— PROBLEM TO WORK ON —
Transcribe every record without leaving anything out or changing a word.

********

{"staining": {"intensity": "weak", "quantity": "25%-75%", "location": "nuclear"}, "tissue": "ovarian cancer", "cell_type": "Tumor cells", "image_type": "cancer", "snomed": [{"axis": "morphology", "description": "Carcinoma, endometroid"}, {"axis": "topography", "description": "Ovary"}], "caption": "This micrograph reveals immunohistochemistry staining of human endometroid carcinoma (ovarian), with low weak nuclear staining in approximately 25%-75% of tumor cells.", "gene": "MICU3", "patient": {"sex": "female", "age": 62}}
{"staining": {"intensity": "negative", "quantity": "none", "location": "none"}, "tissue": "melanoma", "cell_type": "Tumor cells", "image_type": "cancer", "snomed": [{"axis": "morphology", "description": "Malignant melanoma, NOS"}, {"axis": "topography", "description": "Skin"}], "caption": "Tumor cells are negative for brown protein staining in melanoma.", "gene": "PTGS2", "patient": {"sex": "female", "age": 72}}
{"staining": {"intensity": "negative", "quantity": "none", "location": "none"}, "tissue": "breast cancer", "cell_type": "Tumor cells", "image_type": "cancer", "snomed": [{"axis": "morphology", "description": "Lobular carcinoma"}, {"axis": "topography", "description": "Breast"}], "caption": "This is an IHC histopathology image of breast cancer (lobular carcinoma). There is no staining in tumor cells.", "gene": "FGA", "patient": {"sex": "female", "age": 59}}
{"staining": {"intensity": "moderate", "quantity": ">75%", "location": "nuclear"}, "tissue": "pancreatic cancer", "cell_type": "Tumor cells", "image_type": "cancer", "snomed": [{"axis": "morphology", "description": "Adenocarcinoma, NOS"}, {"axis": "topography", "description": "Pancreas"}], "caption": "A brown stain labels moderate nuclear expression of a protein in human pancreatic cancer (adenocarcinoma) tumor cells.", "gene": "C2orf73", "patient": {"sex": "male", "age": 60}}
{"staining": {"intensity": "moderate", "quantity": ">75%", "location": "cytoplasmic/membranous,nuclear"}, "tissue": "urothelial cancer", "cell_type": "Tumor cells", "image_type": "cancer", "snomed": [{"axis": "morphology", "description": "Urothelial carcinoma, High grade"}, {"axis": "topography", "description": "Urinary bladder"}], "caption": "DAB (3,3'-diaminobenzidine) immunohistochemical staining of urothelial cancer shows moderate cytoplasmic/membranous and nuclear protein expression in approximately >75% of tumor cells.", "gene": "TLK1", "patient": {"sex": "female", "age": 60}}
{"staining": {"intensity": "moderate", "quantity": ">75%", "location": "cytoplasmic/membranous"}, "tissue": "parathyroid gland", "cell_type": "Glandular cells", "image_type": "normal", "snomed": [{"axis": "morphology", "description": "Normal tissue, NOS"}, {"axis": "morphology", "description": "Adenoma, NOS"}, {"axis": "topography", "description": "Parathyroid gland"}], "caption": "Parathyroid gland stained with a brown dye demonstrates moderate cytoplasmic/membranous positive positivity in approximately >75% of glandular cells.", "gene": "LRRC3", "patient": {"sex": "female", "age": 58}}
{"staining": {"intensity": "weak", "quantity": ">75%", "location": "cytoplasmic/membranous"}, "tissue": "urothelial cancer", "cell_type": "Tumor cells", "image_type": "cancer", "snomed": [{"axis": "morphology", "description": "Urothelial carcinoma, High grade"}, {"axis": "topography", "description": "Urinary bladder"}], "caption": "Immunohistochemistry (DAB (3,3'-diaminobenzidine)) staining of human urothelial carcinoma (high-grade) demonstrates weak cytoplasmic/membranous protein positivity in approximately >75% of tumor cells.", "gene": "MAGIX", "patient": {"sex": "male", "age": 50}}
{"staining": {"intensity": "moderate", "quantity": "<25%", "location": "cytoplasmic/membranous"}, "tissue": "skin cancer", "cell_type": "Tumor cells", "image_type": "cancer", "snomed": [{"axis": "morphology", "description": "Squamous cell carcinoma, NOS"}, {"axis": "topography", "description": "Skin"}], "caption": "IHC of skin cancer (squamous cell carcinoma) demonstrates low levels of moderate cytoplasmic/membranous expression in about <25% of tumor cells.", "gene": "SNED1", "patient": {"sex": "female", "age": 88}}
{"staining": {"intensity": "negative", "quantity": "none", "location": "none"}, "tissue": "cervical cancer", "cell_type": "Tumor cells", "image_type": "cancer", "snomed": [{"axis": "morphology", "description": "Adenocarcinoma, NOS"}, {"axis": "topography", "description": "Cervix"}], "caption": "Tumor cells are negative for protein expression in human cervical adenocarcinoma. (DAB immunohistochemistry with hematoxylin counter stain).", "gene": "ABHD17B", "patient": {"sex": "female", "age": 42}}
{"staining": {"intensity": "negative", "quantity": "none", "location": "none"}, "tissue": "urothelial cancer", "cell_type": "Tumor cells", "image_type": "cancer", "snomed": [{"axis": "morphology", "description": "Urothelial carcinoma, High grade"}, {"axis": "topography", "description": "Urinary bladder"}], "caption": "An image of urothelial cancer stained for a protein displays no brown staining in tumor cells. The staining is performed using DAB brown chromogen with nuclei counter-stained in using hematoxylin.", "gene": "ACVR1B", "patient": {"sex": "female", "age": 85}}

********

— RESPONSE —
{"staining": {"intensity": "weak", "quantity": "25%-75%", "location": "nuclear"}, "tissue": "ovarian cancer", "cell_type": "Tumor cells", "image_type": "cancer", "snomed": [{"axis": "morphology", "description": "Carcinoma, endometroid"}, {"axis": "topography", "description": "Ovary"}], "caption": "This micrograph reveals immunohistochemistry staining of human endometroid carcinoma (ovarian), with low weak nuclear staining in approximately 25%-75% of tumor cells.", "gene": "MICU3", "patient": {"sex": "female", "age": 62}}
{"staining": {"intensity": "negative", "quantity": "none", "location": "none"}, "tissue": "melanoma", "cell_type": "Tumor cells", "image_type": "cancer", "snomed": [{"axis": "morphology", "description": "Malignant melanoma, NOS"}, {"axis": "topography", "description": "Skin"}], "caption": "Tumor cells are negative for brown protein staining in melanoma.", "gene": "PTGS2", "patient": {"sex": "female", "age": 72}}
{"staining": {"intensity": "negative", "quantity": "none", "location": "none"}, "tissue": "breast cancer", "cell_type": "Tumor cells", "image_type": "cancer", "snomed": [{"axis": "morphology", "description": "Lobular carcinoma"}, {"axis": "topography", "description": "Breast"}], "caption": "This is an IHC histopathology image of breast cancer (lobular carcinoma). There is no staining in tumor cells.", "gene": "FGA", "patient": {"sex": "female", "age": 59}}
{"staining": {"intensity": "moderate", "quantity": ">75%", "location": "nuclear"}, "tissue": "pancreatic cancer", "cell_type": "Tumor cells", "image_type": "cancer", "snomed": [{"axis": "morphology", "description": "Adenocarcinoma, NOS"}, {"axis": "topography", "description": "Pancreas"}], "caption": "A brown stain labels moderate nuclear expression of a protein in human pancreatic cancer (adenocarcinoma) tumor cells.", "gene": "C2orf73", "patient": {"sex": "male", "age": 60}}
{"staining": {"intensity": "moderate", "quantity": ">75%", "location": "cytoplasmic/membranous,nuclear"}, "tissue": "urothelial cancer", "cell_type": "Tumor cells", "image_type": "cancer", "snomed": [{"axis": "morphology", "description": "Urothelial carcinoma, High grade"}, {"axis": "topography", "description": "Urinary bladder"}], "caption": "DAB (3,3'-diaminobenzidine) immunohistochemical staining of urothelial cancer shows moderate cytoplasmic/membranous and nuclear protein expression in approximately >75% of tumor cells.", "gene": "TLK1", "patient": {"sex": "female", "age": 60}}
{"staining": {"intensity": "moderate", "quantity": ">75%", "location": "cytoplasmic/membranous"}, "tissue": "parathyroid gland", "cell_type": "Glandular cells", "image_type": "normal", "snomed": [{"axis": "morphology", "description": "Normal tissue, NOS"}, {"axis": "morphology", "description": "Adenoma, NOS"}, {"axis": "topography", "description": "Parathyroid gland"}], "caption": "Parathyroid gland stained with a brown dye demonstrates moderate cytoplasmic/membranous positive positivity in approximately >75% of glandular cells.", "gene": "LRRC3", "patient": {"sex": "female", "age": 58}}
{"staining": {"intensity": "weak", "quantity": ">75%", "location": "cytoplasmic/membranous"}, "tissue": "urothelial cancer", "cell_type": "Tumor cells", "image_type": "cancer", "snomed": [{"axis": "morphology", "description": "Urothelial carcinoma, High grade"}, {"axis": "topography", "description": "Urinary bladder"}], "caption": "Immunohistochemistry (DAB (3,3'-diaminobenzidine)) staining of human urothelial carcinoma (high-grade) demonstrates weak cytoplasmic/membranous protein positivity in approximately >75% of tumor cells.", "gene": "MAGIX", "patient": {"sex": "male", "age": 50}}
{"staining": {"intensity": "moderate", "quantity": "<25%", "location": "cytoplasmic/membranous"}, "tissue": "skin cancer", "cell_type": "Tumor cells", "image_type": "cancer", "snomed": [{"axis": "morphology", "description": "Squamous cell carcinoma, NOS"}, {"axis": "topography", "description": "Skin"}], "caption": "IHC of skin cancer (squamous cell carcinoma) demonstrates low levels of moderate cytoplasmic/membranous expression in about <25% of tumor cells.", "gene": "SNED1", "patient": {"sex": "female", "age": 88}}
{"staining": {"intensity": "negative", "quantity": "none", "location": "none"}, "tissue": "cervical cancer", "cell_type": "Tumor cells", "image_type": "cancer", "snomed": [{"axis": "morphology", "description": "Adenocarcinoma, NOS"}, {"axis": "topography", "description": "Cervix"}], "caption": "Tumor cells are negative for protein expression in human cervical adenocarcinoma. (DAB immunohistochemistry with hematoxylin counter stain).", "gene": "ABHD17B", "patient": {"sex": "female", "age": 42}}
{"staining": {"intensity": "negative", "quantity": "none", "location": "none"}, "tissue": "urothelial cancer", "cell_type": "Tumor cells", "image_type": "cancer", "snomed": [{"axis": "morphology", "description": "Urothelial carcinoma, High grade"}, {"axis": "topography", "description": "Urinary bladder"}], "caption": "An image of urothelial cancer stained for a protein displays no brown staining in tumor cells. The staining is performed using DAB brown chromogen with nuclei counter-stained in using hematoxylin.", "gene": "ACVR1B", "patient": {"sex": "female", "age": 85}}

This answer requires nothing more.